Intanto la gente di Gaza aveva respirato e, senza crederci, ci aveva creduto. Già questa volta, “subito dopo la sospensione delle ostilità, masse di sfollati decidono di tornare il più in fretta possibile verso quelle che erano le loro case… Frugano tra le macerie per cercare di dissotterrare una padella, degli attrezzi, dei vestiti miracolati, qualche briciola della loro vita precedente. Un vecchio si riempie la bocca della terra di Rafah, “la più dolce del mondo”, un giovanotto si gonfia i polmoni con l’aria di Rafah, “la più dolce del mondo”… Le parate dei miliziani dal volto coperto delle brigate al Qassam sono le più coreografate, con cartelli in onore di Hamas distribuiti ai bambini lungo il percorso. Dei videomaker già sul posto possono così immortalare il minuto di gloria di quelli che prima si nascondevano sottoterra mentre i loro compatrioti venivano massacrati”.
La gioia che viene dalla fine, anche solo dall’interruzione, dei bombardamenti e delle morti, dal fuoco cessato, anche il più incerto, il più sospetto, che fa abbandonare di colpo le tende di fortuna, le bottegucce impiantate lungo le strade dell’andirivieni delle evacuazioni, di una imprudenza, per chiamarla così, ma deliberata, è, allora come oggi, la sconfessione più netta e insieme più ovvia ai denti stretti di alcuni spettatori estranei, che si erano vantati e magari creduti davvero i più solidali con i bombardati e affamati e umiliati. “Nel primo giorno di tregua l’Onu manda 630 camion nella Striscia, di cui la metà nel nord, per rifornire la città di Gaza… Come per miracolo, i saccheggiatori sono scomparsi”. Ma “i tre garanti dell’accordo moltiplicano le conferenze stampa traboccanti di autocompiacimento a Washington, a Doha e al Cairo, mentre nessuno di loro assicura una presenza a Gaza per verificarne l’effettiva applicazione… Un accordo degno di questo nome avrebbe necessitato di garanzie ben più solide, e soprattutto di un meccanismo di supervisione sul campo…
A diecimila chilometri e sette fusi orari da Gaza, Trump si attribuisce fragorosamente il merito della tregua, vedendovi la conseguenza diretta della sua scelta della “pace con la forza”, un’espressione che martella in maiuscolo sui social. Si è appena impegnato davanti ai suoi sostenitori in tripudio a “fermare il caos in Medio Oriente” ed “evitare una Terza Guerra Mondiale”. Ma non appena insediato alla Casa Bianca, il nuovo presidente tempera questo ottimismo paragonando la Striscia di Gaza a un “cantiere di demolizione” e confessando di non essere “sicuro” che la tregua reggerà: “Non è la nostra guerra, è la loro guerra. Ma non sono fiducioso”.

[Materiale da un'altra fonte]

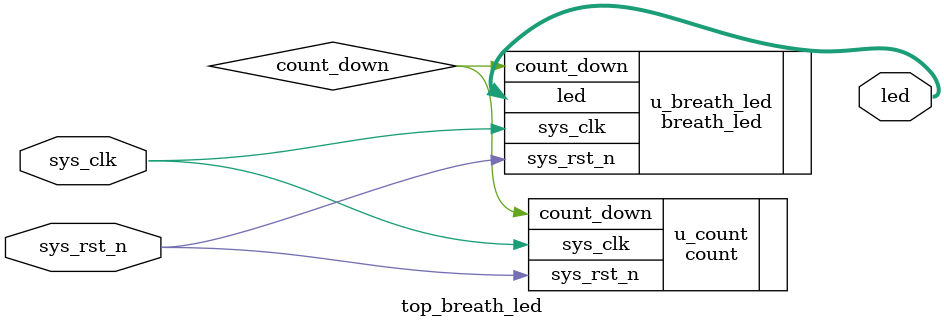
<source format=v>
module top_breath_led (
    input sys_clk,
    input sys_rst_n,
    output [3:0] led
);

    wire count_down;

    breath_led u_breath_led (
        .sys_clk(sys_clk),
        .sys_rst_n(sys_rst_n),
        .led(led),
        .count_down(count_down)
    );
    count u_count (
        .sys_clk(sys_clk),
        .sys_rst_n(sys_rst_n),
        .count_down(count_down)
    );
endmodule
</source>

Tutto letteralmente uguale quanto alla premessa, diversissimo quanto alla conseguenza: ora Trump si vanta di aver portato una pace millenaria, di aver trasformato “la loro guerra” nella sua pace, di essere più che fiducioso. Siamo a questo punto. A contare su una pace che si faccia non per amor di pace, ma anche per un grottesco e contraffatto amor proprio. Forse dura.